_REQUIREMENT A_:
Repeat the passage of the miltefosine article between "Leishmaniasis is caused" and "in a statement.", inclusive.
_REQUIREMENT B_:
In the miltefosine article, how is the Leishmania parasite transmitted?
EXTRACTED TEXT START
FDA Clears Miltefosine (Impavido) for Leishmaniasis

Megan Brooks

Disclosures

March 20, 2014

The US Food and Drug Administration (FDA) on March 19 approved oral miltefosine (Impavido, Paladin Therapeutics) to treat visceral, cutaneous, and mucosal leishmaniasis in patients 12 years of age and older.

Miltefosine is the first FDA-approved drug to treat cutaneous or mucosal leishmaniasis.

The FDA's Anti-Infective Drugs Advisory Committee endorsed miltefosine for leishmaniasis in October 2013, as reported by Medscape Medical News.

Leishmaniasis is caused by the Leishmania parasite, which is transmitted by the bite of sand flies. The disease occurs primarily in people who live in the tropics and subtropics. Miltefosine has been used for leishmaniasis in countries where the parasitic infection is endemic.

Leishmaniasis is rare in developed countries, typically only being imported by travelers and members of the military. It is classified as a neglected tropical disease.

The approval of miltefosine "demonstrates the FDA's commitment to making available therapeutic options to treat tropical diseases," Edward Cox, MD, director of the Office of Antimicrobial Products in the FDA's Center for Drug Evaluation and Research, said in a statement.
EXTRACTED TEXT END
INFORMATION SHOWN START
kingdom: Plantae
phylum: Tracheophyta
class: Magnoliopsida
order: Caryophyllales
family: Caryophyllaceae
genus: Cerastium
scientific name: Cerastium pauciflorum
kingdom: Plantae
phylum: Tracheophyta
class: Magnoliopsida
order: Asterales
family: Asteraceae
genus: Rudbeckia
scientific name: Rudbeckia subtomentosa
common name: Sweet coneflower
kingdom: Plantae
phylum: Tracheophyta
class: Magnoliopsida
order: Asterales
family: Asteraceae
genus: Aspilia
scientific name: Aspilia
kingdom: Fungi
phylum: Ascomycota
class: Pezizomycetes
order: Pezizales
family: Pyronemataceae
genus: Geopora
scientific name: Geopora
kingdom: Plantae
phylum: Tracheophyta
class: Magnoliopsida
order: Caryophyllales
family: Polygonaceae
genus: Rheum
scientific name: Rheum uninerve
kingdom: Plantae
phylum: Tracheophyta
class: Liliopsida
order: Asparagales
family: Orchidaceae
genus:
INFORMATION SHOWN END
_WRITTEN ANSWER A_:
Leishmaniasis is caused by the Leishmania parasite, which is transmitted by the bite of sand flies. The disease occurs primarily in people who live in the tropics and subtropics. Miltefosine has been used for leishmaniasis in countries where the parasitic infection is endemic.

Leishmaniasis is rare in developed countries, typically only being imported by travelers and members of the military. It is classified as a neglected tropical disease.

The approval of miltefosine "demonstrates the FDA's commitment to making available therapeutic options to treat tropical diseases," Edward Cox, MD, director of the Office of Antimicrobial Products in the FDA's Center for Drug Evaluation and Research, said in a statement.

_WRITTEN ANSWER B_:
By the bite of sand flies.